Cross Canada Quartet!


Andrea Thompson

Andrea Thompson has been publishing and performing her work for over twenty-five years. In 2005 her spoken word album, One, was nominated for a Canadian Urban Music Award, in 2019 her album, Soulorations earned her the League of Canadian Poets’ Golden Beret Award, and in 2021 she was the recipient of the Pavlick Poetry Prize. Thompson is co-editor, Other Tongues: Mixed-Race Women Speak Out, and author of the novel, Over Our Heads. She is an editor at Brick Books and the Artistic Director of Brick’s spoken word showcase, Brickyard. Check out her new collection, A Selected History of Soul Speak, recently released by Frontenac House.

D.A. Lockhart

D.A. Lockhart is the author of eight books, including Bearmen Descend Upon Gimli (Frontenac House, 2021) and Breaking Right: Stories (Porcupine's Quill, 2020).
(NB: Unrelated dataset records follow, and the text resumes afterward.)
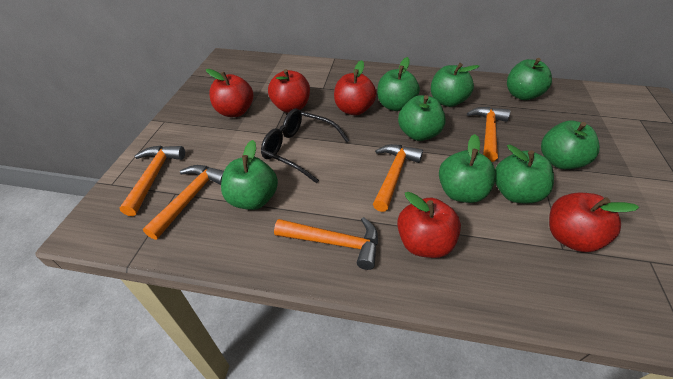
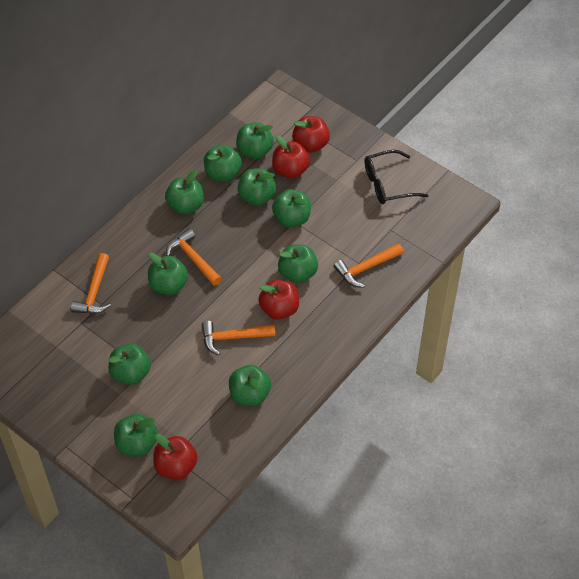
green apple: [221,140,278,210] [377,57,420,111] [398,95,446,141] [431,63,479,107] [439,134,496,203] [495,144,554,204] [507,58,552,100] [541,120,600,169] = 8 -> [108,344,151,385] [114,414,158,457] [148,252,188,295] [165,170,204,214] [204,145,242,182] [229,365,271,406] [236,122,274,159] [238,168,276,206] [272,189,311,227] [278,244,318,283] = 10
orange hammer: [120,145,185,216] [143,165,224,240] [274,217,378,270] [373,144,423,212] [467,107,510,162] = 5 -> [71,253,111,314] [166,228,222,286] [202,321,275,356] [334,244,403,287] = 4
red apple: [206,69,253,117] [268,69,310,113] [334,60,377,115] [397,192,461,258] [549,193,639,252] = 5 -> [153,434,198,480] [258,280,299,320] [272,135,310,178] [292,116,330,152] = 4

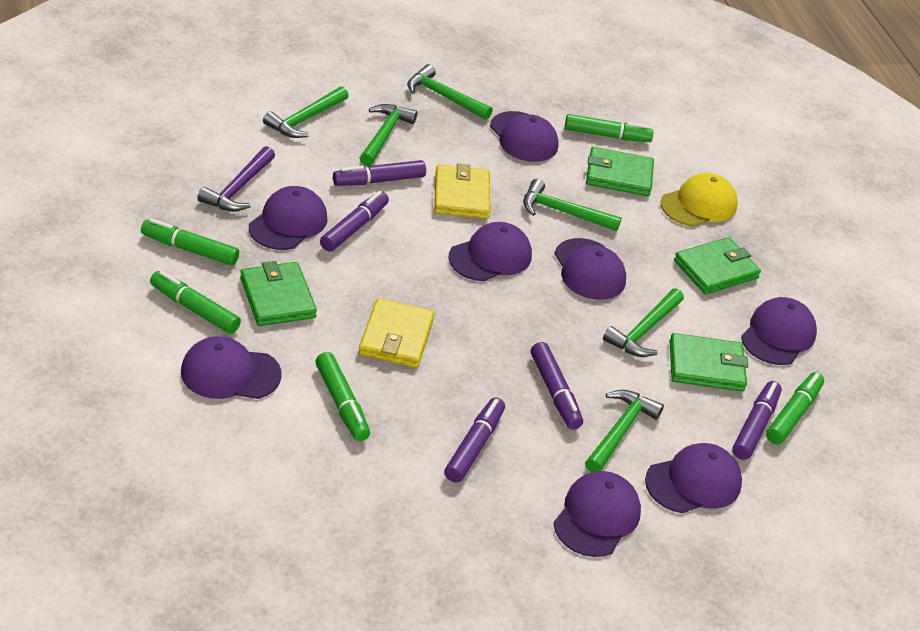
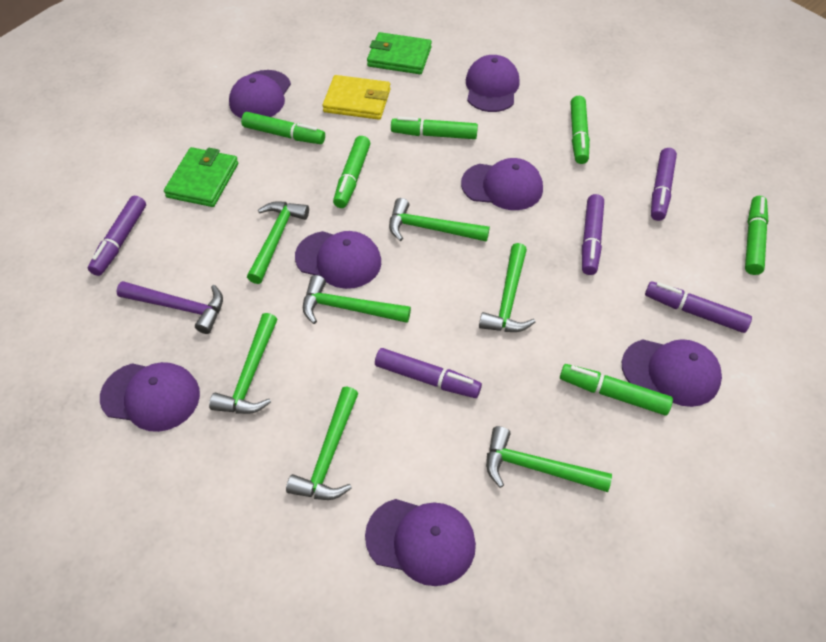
green hammer: [263,87,348,138] [360,104,417,166] [407,64,493,120] [523,179,622,231] [585,390,664,472] [603,288,684,357] = 6 -> [209,313,277,414] [247,202,309,284] [286,387,358,500] [303,275,411,324] [389,198,490,242] [479,243,535,332] [486,426,612,492] = 7
green marker: [141,218,239,266] [150,271,241,334] [316,352,370,441] [565,114,653,142] [766,372,824,444] = 5 -> [241,112,325,144] [333,136,370,208] [391,117,478,139] [560,364,673,416] [570,96,590,164] [745,196,768,275] = 6
green wallet: [240,261,317,326] [586,147,654,196] [670,333,748,391] [674,237,761,294] = 4 -> [164,147,238,207] [367,32,432,74] = 2
purple cap: [181,336,281,399] [249,186,328,250] [448,222,532,281] [490,111,559,162] [553,471,641,557] [554,238,626,300] [645,443,742,513] [741,297,817,365] = 8 -> [100,362,200,432] [229,70,291,118] [295,231,381,289] [365,499,476,586] [461,158,543,210] [466,55,520,112] [622,339,722,407] = 7
yellow cap: [661,173,738,227] = 1 -> none = 0
yellow wallet: [359,298,434,368] [434,163,490,219] = 2 -> [322,75,391,120] = 1

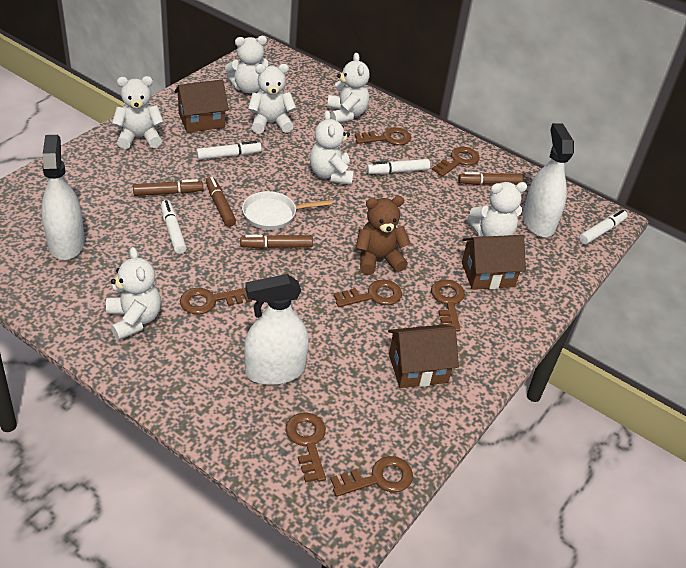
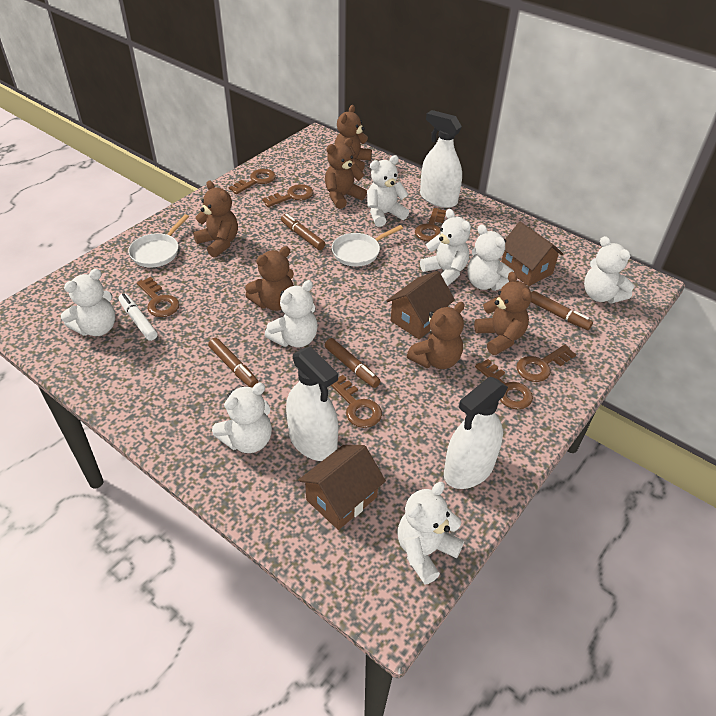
brown teddy bear: [356,196,411,275] = 1 -> [193,180,238,258] [245,246,294,311] [325,138,367,209] [334,105,372,171] [407,302,464,369] [474,272,532,355] = 6
white marker: [161,200,187,254] [196,141,262,160] [367,159,430,174] [579,210,628,244] = 4 -> [118,293,158,341] = 1
white pan: [242,191,332,230] = 1 -> [128,214,189,267] [332,225,403,266] = 2
white teddy bear: [106,247,161,340] [112,76,164,149] [225,36,271,93] [248,64,296,134] [310,110,353,184] [327,53,370,123] [467,182,527,237] = 7 -> [61,269,115,336] [212,383,272,453] [265,280,318,348] [367,155,409,227] [398,482,464,585] [420,209,471,286] [467,224,514,291] [584,236,634,303] = 8

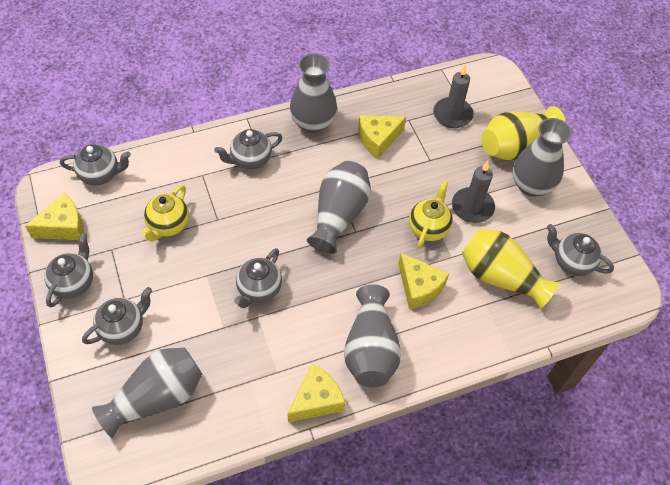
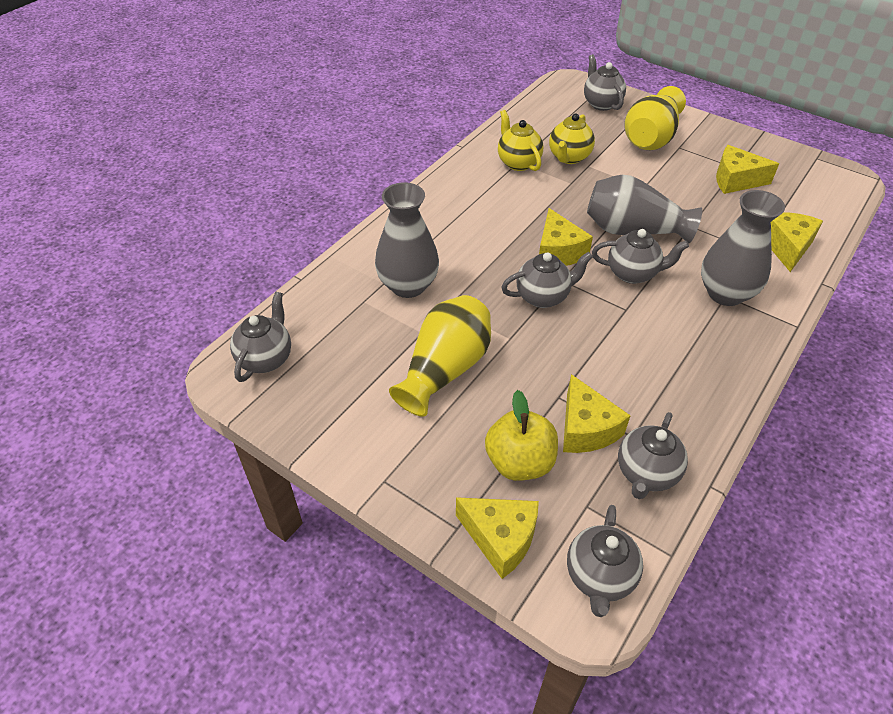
grey candle: [433,65,474,128] [452,161,495,223] = 2 -> none = 0
grey vase: [92,347,202,438] [290,53,337,133] [307,161,371,254] [344,284,401,387] [513,118,572,197] = 5 -> [375,182,439,298] [587,175,702,243] [701,190,785,306] = 3
yellow apple: none = 0 -> [485,390,558,481] = 1
yellow cheese: [25,193,84,240] [288,364,345,422] [358,115,406,159] [398,253,449,310] = 4 -> [456,497,539,579] [539,208,593,266] [563,374,631,453] [716,145,779,194] [771,212,823,272] = 5

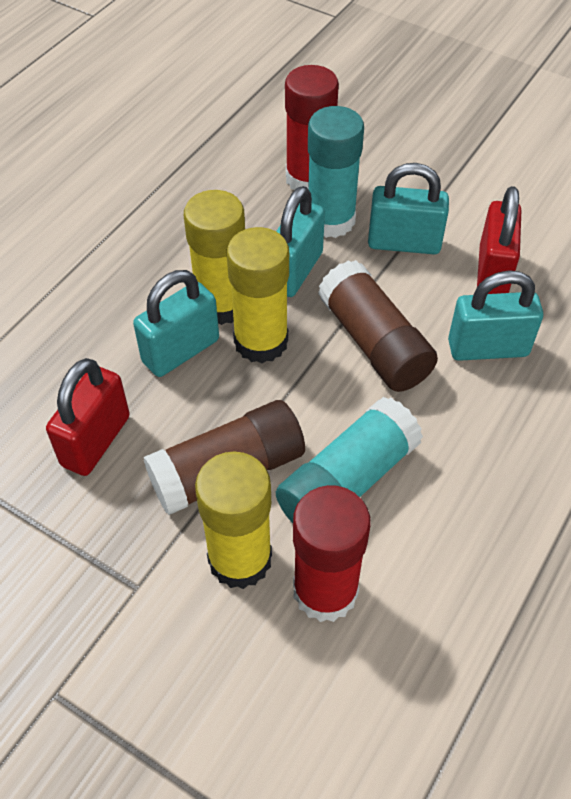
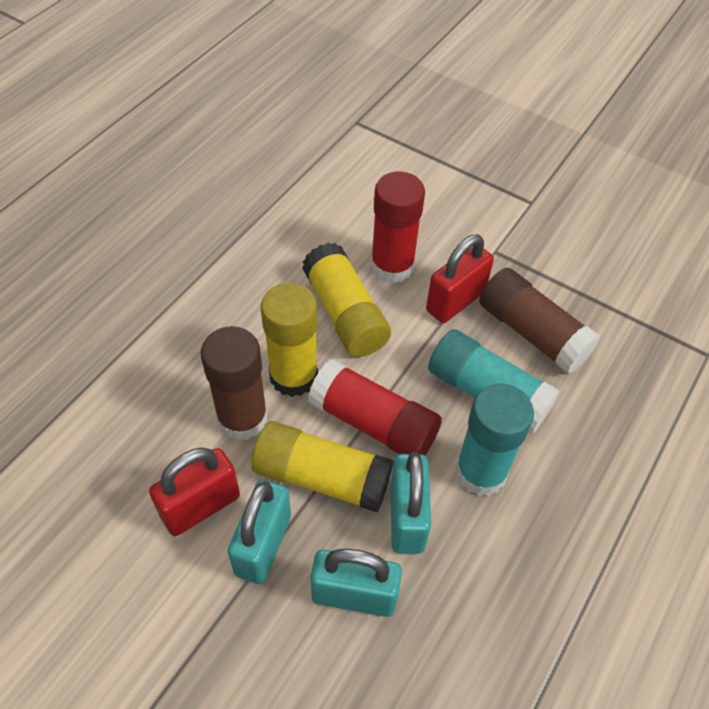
turquoise padlock: [133,270,219,377] [276,186,325,297] [368,163,449,254] [448,270,543,361] = 4 -> [228,480,291,584] [310,549,402,617] [391,452,431,554] = 3

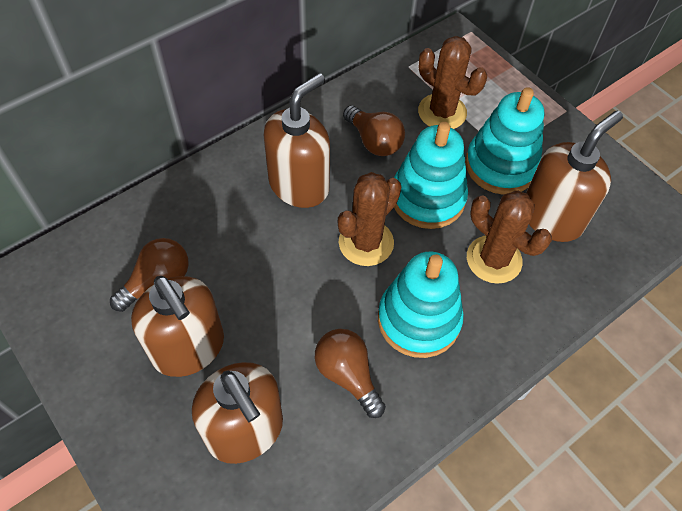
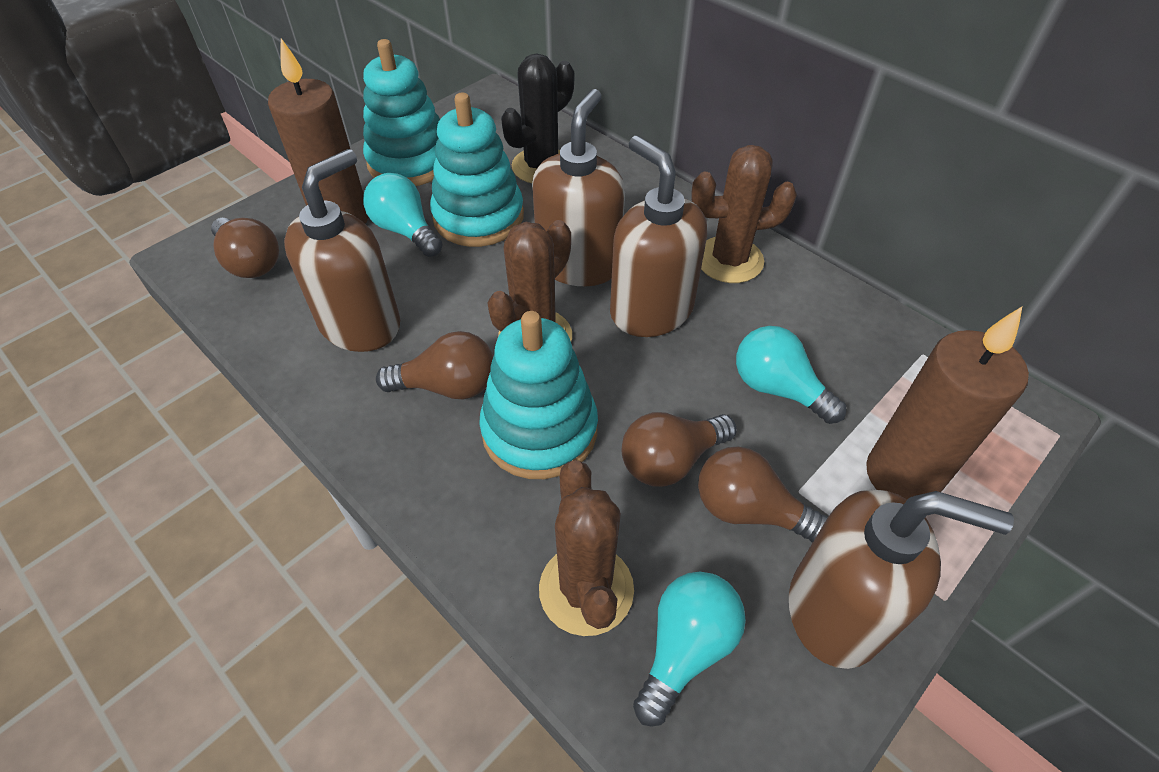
black cactus: none = 0 -> [501,53,574,183] = 1
brown candle: none = 0 -> [268,38,368,224] [866,307,1029,500] = 2
brown light bulb: [110,238,189,312] [315,329,386,418] [343,105,405,156] = 3 -> [211,218,279,278] [376,331,493,399] [621,412,736,487] [698,446,828,543] = 4
turquoise light bulb: none = 0 -> [363,173,443,257] [633,572,746,727] [736,326,846,424] = 3

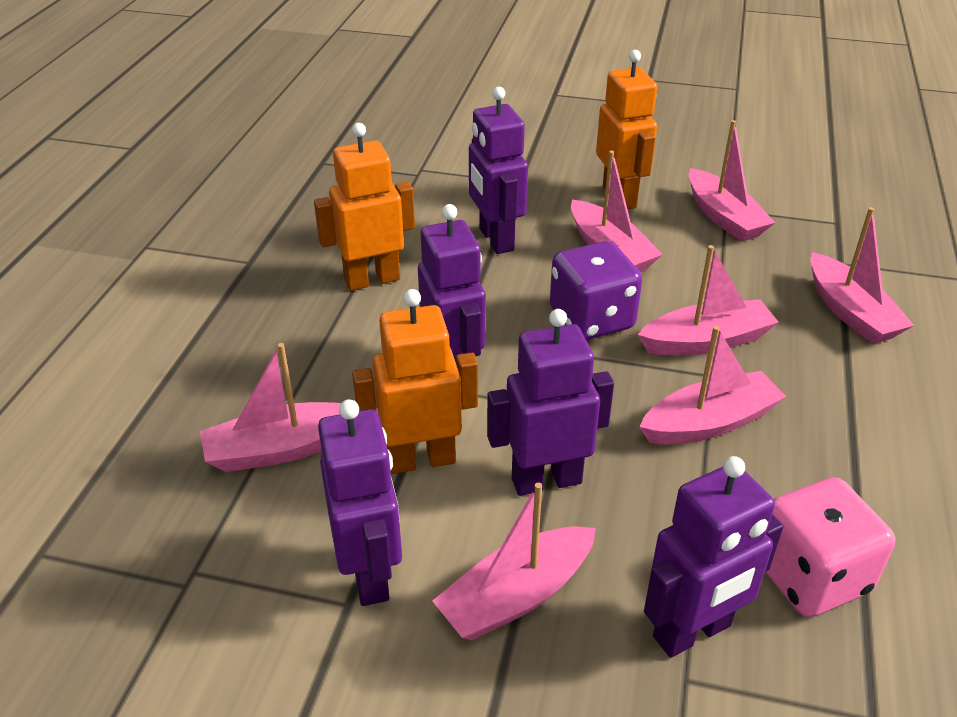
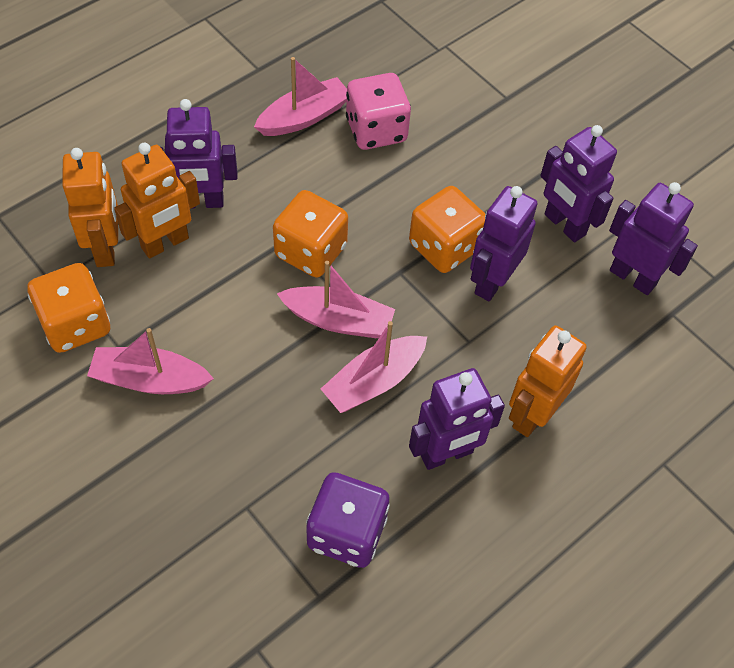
orange dice: none = 0 -> [27,263,110,353] [273,190,348,278] [409,186,485,273] = 3
pink boat: [200,343,341,472] [432,483,596,640] [571,151,663,272] [638,245,779,356] [639,326,786,445] [689,120,775,242] [810,207,914,344] = 7 -> [87,328,214,394] [254,57,347,136] [277,261,395,338] [321,321,427,413] = 4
His work has appeared in Best Canadian Poetry in English 2019, New Poetry from the Midwest 2019 & 2017, TriQuarterly, ARC Poetry Magazine, Grain, Belt, and the Malahat Review among many. He is a Turtle Clan member of Eelünaapéewi Lahkéewiit (Lenape), a registered treatied member of the Moravian of the Thames First Nation, and currently resides at the south shore of Waawiiyaatanong (Windsor,ON-Detroit, MI) and Pelee Island. His work has been generously supported by the Ontario Arts Council and the Canada Council for the Arts. He is the publisher at Urban Farmhouse Press and poetry editor for the Windsor Review.

Wendy Donawa

Wendy Donawa spent much of her adult life in Barbados, where she was educated, and worked as a college instructor and museum curator. She has returned to her Victoria birthplace, on the unceded traditional territory of the Songhees and Esquimalt people. Her poems have appeared in magazines, chapbooks, anthologies, and public transport buses; she has read in libraries, bookstores, literary festivals, reading series, parks, and pubs! Her first book, Thin Air of the Knowable, was a Gerald Lampert Award finalist. Our Bodies’ Unanswered Questions is her second book.



Wendy Donawa


Tyler Engström

Tyler Engström lives in Calgary, Alberta, and was a 2017 finalist for the Writer’s Trust RBC Bronwen Wallace Award for Emerging Writers. Think of How Old We Could Get (Frontenac House, 2021) is his first collection of poems, stories, and writings about the absurdity of the mundane and the surreal nature of modern life, from red bricks that belong on the Hollywood walk of fame to grocery shopping with the astronaut.